Gov. Sanders’ first day in office: Anti-CRT, ban of ‘Latinx,’ TikTok removed from state devices
LITTLE ROCK, Ark. (WMC) - New Arkansas Governor Sarah Huckabee Sanders is wasting no time drawing up changes for the state.
Sanders’ inauguration was held Tuesday afternoon. Her father, Mike Huckabee, served as governor for more than a decade.
She’s the 47th governor in state history and the first woman to hold the position.
Sanders issued a number of executive orders Tuesday immediately after taking her oath of office.
One order involves prohibiting critical race theory in Arkansas schools.
Sanders’ order says the Secretary of the Department of Education shall review rules, policies and regulations to identify anything that may promote teaching that would, “indoctrinate students with ideologies, such as CRT, that conflict with the principle of equal protection under the law or encourage students to discriminate against someone based on the individual’s color, creed, race, ethnicity, sex, age, marital status, familial status, disability, religion, national origin, or any other characteristic protected by federal or state law.”

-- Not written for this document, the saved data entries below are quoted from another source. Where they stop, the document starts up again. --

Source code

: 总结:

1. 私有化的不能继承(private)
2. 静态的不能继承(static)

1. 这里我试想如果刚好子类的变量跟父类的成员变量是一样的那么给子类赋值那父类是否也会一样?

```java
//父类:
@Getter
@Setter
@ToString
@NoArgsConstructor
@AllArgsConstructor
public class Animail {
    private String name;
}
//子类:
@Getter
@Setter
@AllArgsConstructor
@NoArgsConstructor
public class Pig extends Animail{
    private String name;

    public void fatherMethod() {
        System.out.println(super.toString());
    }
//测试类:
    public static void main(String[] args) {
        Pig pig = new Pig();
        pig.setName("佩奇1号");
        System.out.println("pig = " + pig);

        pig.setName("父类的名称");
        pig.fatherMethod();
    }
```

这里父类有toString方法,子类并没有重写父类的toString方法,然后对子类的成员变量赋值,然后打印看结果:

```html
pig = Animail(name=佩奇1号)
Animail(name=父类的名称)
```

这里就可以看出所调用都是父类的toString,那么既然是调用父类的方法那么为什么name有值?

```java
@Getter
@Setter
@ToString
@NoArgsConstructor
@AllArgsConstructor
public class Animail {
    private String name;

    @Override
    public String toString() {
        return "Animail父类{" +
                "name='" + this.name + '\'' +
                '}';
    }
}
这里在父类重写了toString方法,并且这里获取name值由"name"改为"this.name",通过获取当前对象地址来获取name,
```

Another executive order calls to ban the word Latinx in all forms of government.
The order gives 60 days for all state agencies, offices and departments to revise all existing written materials by replacing the terms “Latinx,” “latinx,” “Latinxs,” or “latinxs” with “Hispanic,” “Hispanics,” “Latino,” “Latinos,” “Latina,” or “Latinas.”
Another bans the use of TikTok on any state network or state-issued device.

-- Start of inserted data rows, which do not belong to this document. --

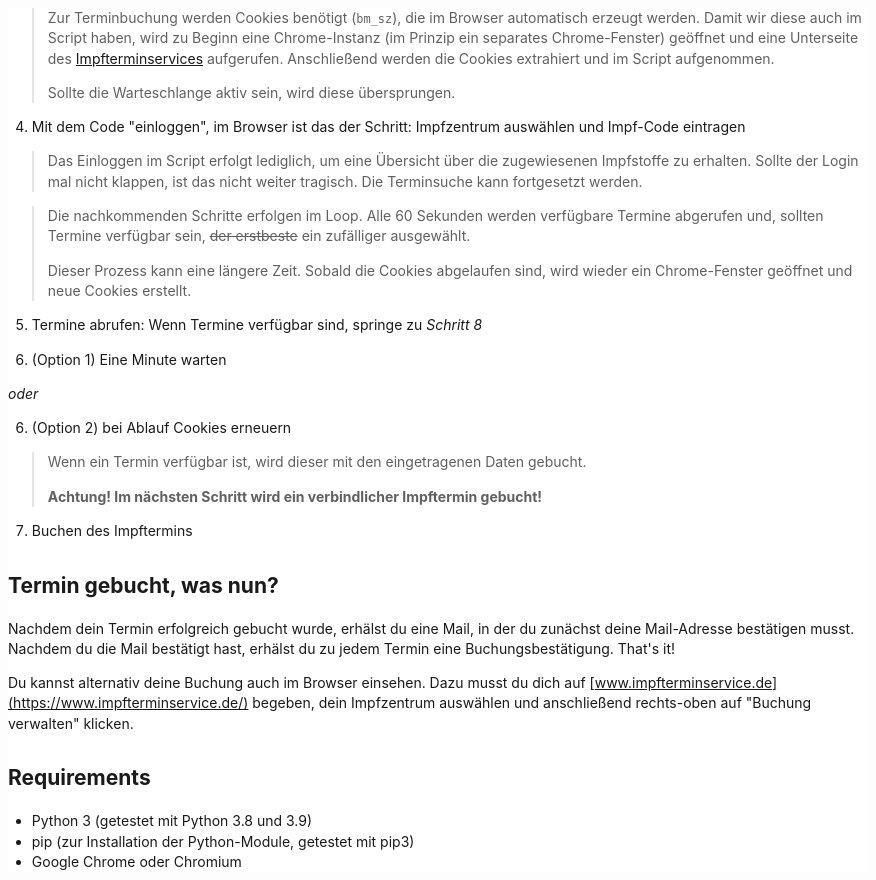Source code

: > Zur Terminbuchung werden Cookies benötigt (`bm_sz`), die im Browser automatisch erzeugt werden.
> Damit wir diese auch im Script haben, wird zu Beginn eine Chrome-Instanz (im Prinzip ein separates Chrome-Fenster)
> geöffnet und eine Unterseite des [Impfterminservices](https://www.impfterminservice.de/) aufgerufen.
> Anschließend werden die Cookies extrahiert und im Script aufgenommen.
> 
> Sollte die Warteschlange aktiv sein, wird diese übersprungen.

4) Mit dem Code "einloggen", im Browser ist das der Schritt: Impfzentrum auswählen und Impf-Code eintragen

> Das Einloggen im Script erfolgt lediglich, um eine Übersicht über die zugewiesenen Impfstoffe zu erhalten.
> Sollte der Login mal nicht klappen, ist das nicht weiter tragisch. Die Terminsuche kann fortgesetzt werden.



> Die nachkommenden Schritte erfolgen im Loop. Alle 60 Sekunden werden verfügbare Termine abgerufen und, 
> sollten Termine verfügbar sein, ~~der erstbeste~~ ein zufälliger ausgewählt. 
> 
> Dieser Prozess kann eine längere Zeit. Sobald die Cookies abgelaufen sind, 
> wird wieder ein Chrome-Fenster geöffnet und neue Cookies erstellt.

5) Termine abrufen: Wenn Termine verfügbar sind, springe zu *Schritt 8*
 
6) (Option 1) Eine Minute warten 
 
*oder*

6) (Option 2) bei Ablauf Cookies erneuern 

> Wenn ein Termin verfügbar ist, wird dieser mit den eingetragenen Daten gebucht.
> 
> **Achtung! Im nächsten Schritt wird ein verbindlicher Impftermin gebucht!**

7) Buchen des Impftermins


## Termin gebucht, was nun?

Nachdem dein Termin erfolgreich gebucht wurde, erhälst du eine Mail, in der du zunächst deine 
Mail-Adresse bestätigen musst. Nachdem du die Mail bestätigt hast, erhälst du zu jedem Termin 
eine Buchungsbestätigung. That's it!

Du kannst alternativ deine Buchung auch im Browser einsehen. Dazu musst du dich auf
[www.impfterminservice.de](https://www.impfterminservice.de/) begeben, dein Impfzentrum auswählen
und anschließend rechts-oben auf "Buchung verwalten" klicken.

## Requirements

* Python 3 (getestet mit Python 3.8 und 3.9)
* pip (zur Installation der Python-Module, getestet mit pip3)
* Google Chrome oder Chromium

The order says China-based employees can access internet activity of people in the United States through TikTok, and also calls for the Office of State Procurement to complete a review of all materials used by government agencies and determine whether any accounts could pose a threat to the safety or security of the state.
She also signed an executive order calls for a review of unemployment benefits.

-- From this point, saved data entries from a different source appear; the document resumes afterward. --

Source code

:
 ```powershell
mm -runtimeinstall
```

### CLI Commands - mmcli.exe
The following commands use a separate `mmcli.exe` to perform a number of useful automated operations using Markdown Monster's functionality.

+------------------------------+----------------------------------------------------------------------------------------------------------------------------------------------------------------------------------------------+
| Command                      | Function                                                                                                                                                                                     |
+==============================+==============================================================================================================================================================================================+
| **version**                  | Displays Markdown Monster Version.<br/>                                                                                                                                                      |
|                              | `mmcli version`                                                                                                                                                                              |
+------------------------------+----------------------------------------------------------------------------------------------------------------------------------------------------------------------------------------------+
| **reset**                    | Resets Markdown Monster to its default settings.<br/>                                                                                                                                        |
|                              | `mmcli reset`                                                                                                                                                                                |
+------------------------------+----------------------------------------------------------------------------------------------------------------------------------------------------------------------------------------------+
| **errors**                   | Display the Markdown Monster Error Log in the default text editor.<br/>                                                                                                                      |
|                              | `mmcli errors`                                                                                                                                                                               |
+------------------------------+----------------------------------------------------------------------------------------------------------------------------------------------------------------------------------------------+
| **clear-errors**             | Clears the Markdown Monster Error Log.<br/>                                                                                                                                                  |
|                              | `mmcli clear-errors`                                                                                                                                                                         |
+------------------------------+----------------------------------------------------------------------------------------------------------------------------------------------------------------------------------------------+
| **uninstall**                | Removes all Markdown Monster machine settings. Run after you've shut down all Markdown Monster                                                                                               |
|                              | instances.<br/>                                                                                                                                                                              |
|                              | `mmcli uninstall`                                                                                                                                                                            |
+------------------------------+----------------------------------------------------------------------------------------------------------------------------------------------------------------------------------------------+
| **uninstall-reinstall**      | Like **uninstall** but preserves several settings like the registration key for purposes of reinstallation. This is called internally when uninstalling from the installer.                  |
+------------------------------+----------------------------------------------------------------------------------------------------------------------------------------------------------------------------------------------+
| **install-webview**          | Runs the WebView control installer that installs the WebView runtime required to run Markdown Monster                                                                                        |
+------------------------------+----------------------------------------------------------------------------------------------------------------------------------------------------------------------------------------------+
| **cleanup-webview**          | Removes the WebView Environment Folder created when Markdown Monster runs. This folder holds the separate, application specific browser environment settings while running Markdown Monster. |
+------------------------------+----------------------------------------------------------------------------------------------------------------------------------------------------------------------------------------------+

The order claims $53 million in improper unemployment benefits was spent in the last three years. A combined $3.4 billion was issued in unemployment benefits in 2020 and 2021 in Arkansas.
Sanders also says she wants to limit government overreach and streamline the government in the state.
This executive order calls for a complete review and analysis of all existing executive orders passed in Arkansas since the state’s formation in 1836.
The order specifically mentions orders issued during the COVID-19 pandemic that must be summarized for purpose and directive.
The Inspector General has 90 days to report these orders back to the governor.
Another order claims to reduce government rules and regulations.
Sanders says this will be done by having all state departments, agencies and offices submit to the governor for her approval of all proposed rule prior to appearing before a legislative committee. Some exemptions may be granted by the governor or under a specific provision of Arkansas law.
Lastly, Sanders is calling for an immediate hiring and promotion freeze.
This will last indefinitely and is aimed at “eliminating unnecessary spending at every level of state government.”